━━━ Material provided

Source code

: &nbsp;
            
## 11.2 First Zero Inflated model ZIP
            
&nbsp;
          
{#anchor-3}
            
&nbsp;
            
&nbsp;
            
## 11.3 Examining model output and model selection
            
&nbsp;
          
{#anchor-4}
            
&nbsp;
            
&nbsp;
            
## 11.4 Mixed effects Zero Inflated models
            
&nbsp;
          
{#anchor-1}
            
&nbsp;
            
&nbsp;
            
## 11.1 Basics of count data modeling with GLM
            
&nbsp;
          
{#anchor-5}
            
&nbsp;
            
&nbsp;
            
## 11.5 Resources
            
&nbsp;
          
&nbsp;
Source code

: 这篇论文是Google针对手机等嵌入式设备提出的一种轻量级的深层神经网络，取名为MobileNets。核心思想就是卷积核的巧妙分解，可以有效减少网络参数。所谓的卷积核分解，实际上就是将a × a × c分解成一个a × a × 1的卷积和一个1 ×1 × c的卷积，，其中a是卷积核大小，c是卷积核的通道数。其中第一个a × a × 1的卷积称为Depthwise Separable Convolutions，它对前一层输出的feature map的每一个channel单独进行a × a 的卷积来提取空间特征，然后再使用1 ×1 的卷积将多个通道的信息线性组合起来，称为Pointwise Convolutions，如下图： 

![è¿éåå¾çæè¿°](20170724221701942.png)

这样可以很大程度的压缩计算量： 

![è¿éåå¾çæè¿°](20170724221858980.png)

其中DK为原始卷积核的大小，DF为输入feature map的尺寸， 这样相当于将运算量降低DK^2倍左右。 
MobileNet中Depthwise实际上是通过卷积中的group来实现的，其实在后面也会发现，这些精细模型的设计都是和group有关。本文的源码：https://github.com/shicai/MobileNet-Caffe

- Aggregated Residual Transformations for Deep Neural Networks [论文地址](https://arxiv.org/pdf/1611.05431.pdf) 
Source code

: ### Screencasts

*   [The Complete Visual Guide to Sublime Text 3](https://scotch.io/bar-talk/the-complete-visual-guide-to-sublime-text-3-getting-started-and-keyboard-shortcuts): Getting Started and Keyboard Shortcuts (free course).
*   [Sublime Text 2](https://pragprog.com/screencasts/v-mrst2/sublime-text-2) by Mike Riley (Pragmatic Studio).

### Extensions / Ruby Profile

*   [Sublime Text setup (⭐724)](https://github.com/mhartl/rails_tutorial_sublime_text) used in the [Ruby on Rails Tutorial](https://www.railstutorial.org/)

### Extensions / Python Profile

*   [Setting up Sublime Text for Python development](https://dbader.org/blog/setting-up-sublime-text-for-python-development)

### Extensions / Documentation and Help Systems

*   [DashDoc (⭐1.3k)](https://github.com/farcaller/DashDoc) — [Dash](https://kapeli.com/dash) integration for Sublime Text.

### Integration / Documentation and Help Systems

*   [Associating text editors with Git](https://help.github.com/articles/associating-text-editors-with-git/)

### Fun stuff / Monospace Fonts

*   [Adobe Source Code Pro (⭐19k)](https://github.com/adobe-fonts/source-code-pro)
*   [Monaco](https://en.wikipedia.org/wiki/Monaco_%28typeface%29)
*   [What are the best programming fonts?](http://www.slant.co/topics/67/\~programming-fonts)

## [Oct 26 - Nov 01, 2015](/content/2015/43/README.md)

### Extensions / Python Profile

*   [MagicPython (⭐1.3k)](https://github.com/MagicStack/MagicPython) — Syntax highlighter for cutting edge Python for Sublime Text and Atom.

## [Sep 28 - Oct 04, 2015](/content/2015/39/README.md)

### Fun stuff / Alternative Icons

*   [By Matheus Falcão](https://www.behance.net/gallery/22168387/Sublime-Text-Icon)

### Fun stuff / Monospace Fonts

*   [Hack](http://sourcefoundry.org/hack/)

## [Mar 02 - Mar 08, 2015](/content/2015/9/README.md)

━━━━━━

All of the entries must be quoted exactly; please include each one.

- **Exercise response**:
Source code

: &nbsp;
            
## 11.2 First Zero Inflated model ZIP
            
&nbsp;
          
{#anchor-3}
            
&nbsp;
            
&nbsp;
            
## 11.3 Examining model output and model selection
            
&nbsp;
          
{#anchor-4}
            
&nbsp;
            
&nbsp;
            
## 11.4 Mixed effects Zero Inflated models
            
&nbsp;
          
{#anchor-1}
            
&nbsp;
            
&nbsp;
            
## 11.1 Basics of count data modeling with GLM
            
&nbsp;
          
{#anchor-5}
            
&nbsp;
            
&nbsp;
            
## 11.5 Resources
            
&nbsp;
          
&nbsp;
Source code

: 这篇论文是Google针对手机等嵌入式设备提出的一种轻量级的深层神经网络，取名为MobileNets。核心思想就是卷积核的巧妙分解，可以有效减少网络参数。所谓的卷积核分解，实际上就是将a × a × c分解成一个a × a × 1的卷积和一个1 ×1 × c的卷积，，其中a是卷积核大小，c是卷积核的通道数。其中第一个a × a × 1的卷积称为Depthwise Separable Convolutions，它对前一层输出的feature map的每一个channel单独进行a × a 的卷积来提取空间特征，然后再使用1 ×1 的卷积将多个通道的信息线性组合起来，称为Pointwise Convolutions，如下图： 

![è¿éåå¾çæè¿°](20170724221701942.png)

这样可以很大程度的压缩计算量： 

![è¿éåå¾çæè¿°](20170724221858980.png)

其中DK为原始卷积核的大小，DF为输入feature map的尺寸， 这样相当于将运算量降低DK^2倍左右。 
MobileNet中Depthwise实际上是通过卷积中的group来实现的，其实在后面也会发现，这些精细模型的设计都是和group有关。本文的源码：https://github.com/shicai/MobileNet-Caffe

- Aggregated Residual Transformations for Deep Neural Networks [论文地址](https://arxiv.org/pdf/1611.05431.pdf) 
Source code

: ### Screencasts

*   [The Complete Visual Guide to Sublime Text 3](https://scotch.io/bar-talk/the-complete-visual-guide-to-sublime-text-3-getting-started-and-keyboard-shortcuts): Getting Started and Keyboard Shortcuts (free course).
*   [Sublime Text 2](https://pragprog.com/screencasts/v-mrst2/sublime-text-2) by Mike Riley (Pragmatic Studio).

### Extensions / Ruby Profile

*   [Sublime Text setup (⭐724)](https://github.com/mhartl/rails_tutorial_sublime_text) used in the [Ruby on Rails Tutorial](https://www.railstutorial.org/)

### Extensions / Python Profile

*   [Setting up Sublime Text for Python development](https://dbader.org/blog/setting-up-sublime-text-for-python-development)

### Extensions / Documentation and Help Systems

*   [DashDoc (⭐1.3k)](https://github.com/farcaller/DashDoc) — [Dash](https://kapeli.com/dash) integration for Sublime Text.

### Integration / Documentation and Help Systems

*   [Associating text editors with Git](https://help.github.com/articles/associating-text-editors-with-git/)

### Fun stuff / Monospace Fonts

*   [Adobe Source Code Pro (⭐19k)](https://github.com/adobe-fonts/source-code-pro)
*   [Monaco](https://en.wikipedia.org/wiki/Monaco_%28typeface%29)
*   [What are the best programming fonts?](http://www.slant.co/topics/67/\~programming-fonts)

## [Oct 26 - Nov 01, 2015](/content/2015/43/README.md)

### Extensions / Python Profile

*   [MagicPython (⭐1.3k)](https://github.com/MagicStack/MagicPython) — Syntax highlighter for cutting edge Python for Sublime Text and Atom.

## [Sep 28 - Oct 04, 2015](/content/2015/39/README.md)

### Fun stuff / Alternative Icons

*   [By Matheus Falcão](https://www.behance.net/gallery/22168387/Sublime-Text-Icon)

### Fun stuff / Monospace Fonts

*   [Hack](http://sourcefoundry.org/hack/)

## [Mar 02 - Mar 08, 2015](/content/2015/9/README.md)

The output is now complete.